Much as we love Trastevere and its restaurants, one of our other favorite eating establishments is right on one of Rome’s most tourist-thronged plazas—just the type of location that we usually avoid at meal time. But when we stopped for coffee one morning at Ristorante-Caffè di Rienzo (Piazza del Pantheon 8/9, 06-686-9097, www.ristorantedirienzo.it), we struck up a conversation with Marianna Di Rienzo, whose father opened the restaurant in 1952. She even invited us to come back at dinner time so that the chef could show us how to prepare some classic Roman pasta dishes.

Chef Alessandro Sillani has been with Di Rienzo for 15 years. When we returned around 6 p.m., he and his assistant Tsatsu Nicholas Awuku were not even breaking a sweat sending out dishes to early diners. They decided to demonstrate two of the simplest, but to our minds, most delicious of Roman preparations, cacio e pepe (or cheese and pepper), and amatriciana (tomato and lardons of cured pork cheek). They made both with the thick tubular pasta with a tiny hole in the middle called bucatini. In fact, the restaurant uses Barilla dried pasta, widely available in the U.S. The specific size that seems to be used all over Rome is Bucatini No. 9. Like many restaurants that serve a lot of pasta, Di Rienzo had converted deep-fry vats to boil salted water. The chefs could simply toss the portions of dried pasta into the fryer baskets, lifting and draining in a single motion when the pasta was al dente.

Awuku handled the cacio e pepe. He melted a gob of butter in a skillet, then mixed grated Pecorino Romano cheese and black pepper together in a stainless steel bowl. He poured in the melted butter, mixed well and checked the consistency. When it seemed a little dry, he added a drizzle of olive oil.

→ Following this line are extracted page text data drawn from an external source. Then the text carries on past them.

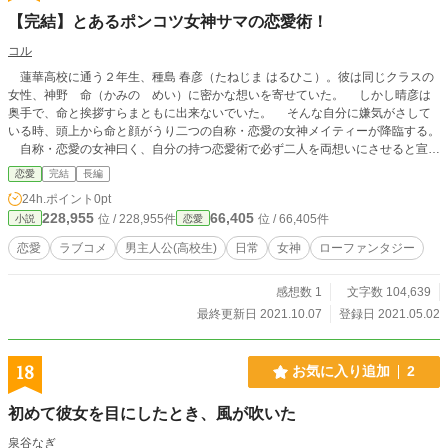
【完結】とあるポンコツ女神サマの恋愛術！
コル
蓮華高校に通う２年生、種島 春彦（たねじま はるひこ）。彼は同じクラスの
女性、神野 命（かみの めい）に密かな想いを寄せていた。 しかし晴彦は
奥手で、命と挨拶すらまともに出来ないでいた。 そんな自分に嫌気がさして
いる時、頭上から命と顔がうり二つの自称・恋愛の女神メイティーが降臨する。
自称・恋愛の女神曰く、自分の持つ恋愛術で必ず二人を両想いにさせると宣言
するのだった。 その宣言に喜ぶ晴彦だったが……これが彼にとって地獄の
恋愛
完結
長編
日々が始まる事になる。 何とこの自称・恋愛の女神サマはかなりのポンコツ
24h.ポイント
0pt
だったのだ！ 果たして晴彦は、ポンコツ女神のポンコツ恋愛術で命と両想
228,955
66,405
位 / 228,955件
位 / 66,405件
小説
恋愛
いになれるのか。 ※この作品は「小説家になろう」さん、「カクヨム」さん、
「ノベルアップ+」さん、「ノベリズム」さんとのマルチ投稿です。
恋愛
ラブコメ
男主人公(高校生)
日常
女神
ローファンタジー
感想数 1
文字数 104,639
最終更新日 2021.10.07
登録日 2021.05.02
18
お気に入り追加
2
初めて彼女を目にしたとき、風が吹いた
泉谷なぎ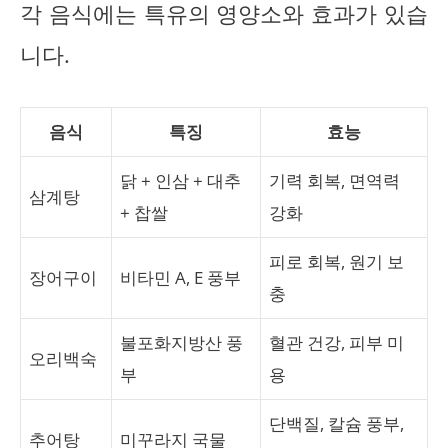
각 음식에는 특유의 영양소와 효과가 있습
니다.
음식
특징
효능
닭 + 인삼 + 대추
기력 회복, 면역력
삼계탕
+ 찹쌀
강화
피로 회복, 원기 보
장어구이
비타민 A, E 풍부
충
불포화지방산 풍
혈관 건강, 피부 미
오리백숙
부
용
단백질, 칼슘 풍부,
추어탕
미꾸라지 국물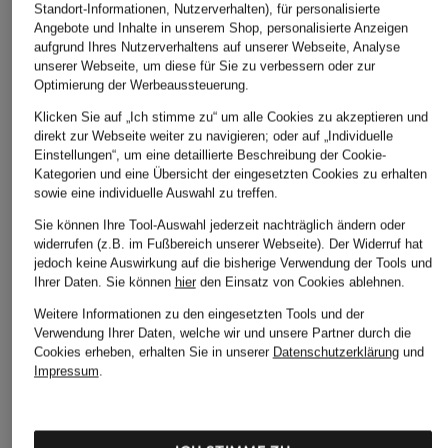
Standort-Informationen, Nutzerverhalten), für personalisierte
Angebote und Inhalte in unserem Shop, personalisierte Anzeigen
aufgrund Ihres Nutzerverhaltens auf unserer Webseite, Analyse
unserer Webseite, um diese für Sie zu verbessern oder zur
Optimierung der Werbeaussteuerung.
Klicken Sie auf „Ich stimme zu“ um alle Cookies zu akzeptieren und
direkt zur Webseite weiter zu navigieren; oder auf „Individuelle
Einstellungen“, um eine detaillierte Beschreibung der Cookie-
Kategorien und eine Übersicht der eingesetzten Cookies zu erhalten
sowie eine individuelle Auswahl zu treffen.
Sie können Ihre Tool-Auswahl jederzeit nachträglich ändern oder
widerrufen (z.B. im Fußbereich unserer Webseite). Der Widerruf hat
jedoch keine Auswirkung auf die bisherige Verwendung der Tools und
Ihrer Daten.
Sie können
hier
den Einsatz von Cookies ablehnen.
Weitere Informationen zu den eingesetzten Tools und der
Verwendung Ihrer Daten, welche wir und unsere Partner durch die
Cookies erheben, erhalten Sie in unserer
Datenschutzerklärung
und
Impressum
.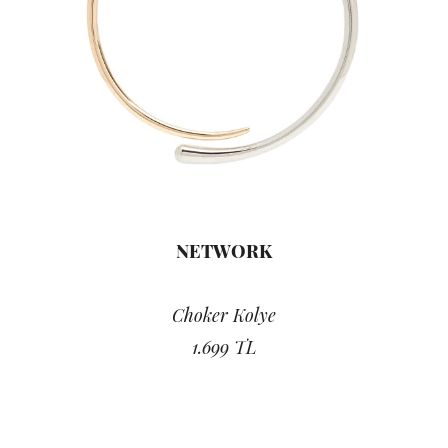
NETWORK
Choker Kolye
1.699 TL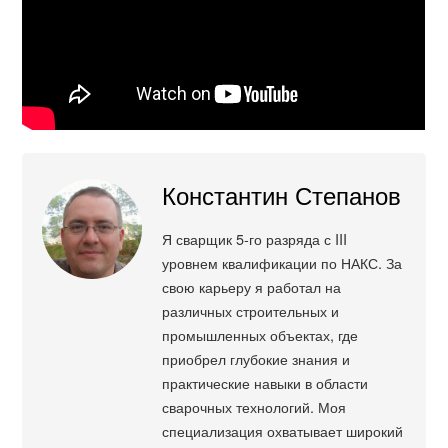
Константин Степанов
Я сварщик 5-го разряда с III
уровнем квалификации по НАКС. За
свою карьеру я работал на
различных строительных и
промышленных объектах, где
приобрел глубокие знания и
практические навыки в области
сварочных технологий. Моя
специализация охватывает широкий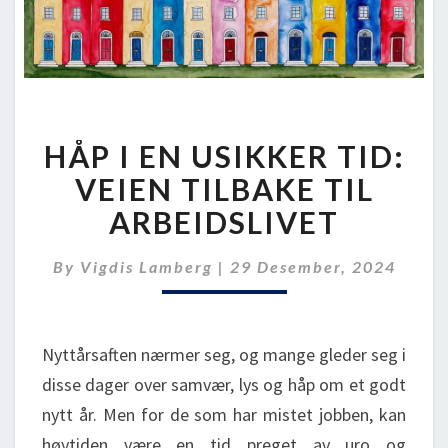
HÅP
HÅP I EN USIKKER TID:
I
EN
VEIEN TILBAKE TIL
USIKKER
ARBEIDSLIVET
TID:
VEIEN
By
Vigdis Lamberg
|
29 Desember, 2024
TILBAKE
TIL
ARBEIDSLIVET
Nyttårsaften nærmer seg, og mange gleder seg i
disse dager over samvær, lys og håp om et godt
nytt år. Men for de som har mistet jobben, kan
høytiden være en tid preget av uro og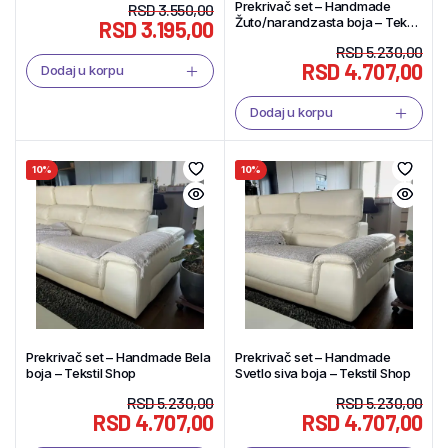
Prekrivač set – Handmade
RSD
3.550,00
Žuto/narandzasta boja – Tekstil
RSD
3.195,00
Shop
RSD
5.230,00
RSD
4.707,00
Dodaj u korpu
Dodaj u korpu
10%
10%
Prekrivač set – Handmade Bela
Prekrivač set – Handmade
boja – Tekstil Shop
Svetlo siva boja – Tekstil Shop
RSD
5.230,00
RSD
5.230,00
RSD
4.707,00
RSD
4.707,00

Once the pasta was al dente (Romans prefer their pasta very firm), he added the hot pasta to the cheese mixture and tossed to coat. He twisted the unruly and springy pasta very tightly to form a nest, transferred it to a plate and then sprinkled on more cheese.

We ate our pastas at an outdoor table, looking at the classic facade of the Pantheon and listening to jazz being played by street musicians. It could not have been more charming, or, for that matter, romantic. And the pasta was delicious. We supplemented our meal with white wine and the superb breads and gelati that Di Rienzo makes in-house. It was humbling lesson that sometimes you can even get a terrific meal on the square with a tourist attraction.

BUCATINI CACIO E PEPE
We have adjusted this recipe to serve four as a pasta course or two as a main course.

Ingredients

1 lb. bucatini
1 cup freshly grated Pecorino Romano cheese
1 tablespoon freshly ground black pepper
4 tablespoons butter
olive oil as needed
extra Pecorino Romano to taste

Directions

1. Cook pasta about 10 minutes in salted water.

2. While pasta is cooking, combine black pepper and grated cheese. Melt butter and add to cheese mixture, stirring well to combine. Add olive oil as needed to create a thick cheese sauce.

3. When pasta is cooked firm, drain and add to bowl of cheese sauce. Toss to coat.

4. Place on plate with large fork, twisting mixture tightly. Add extra cheese to taste.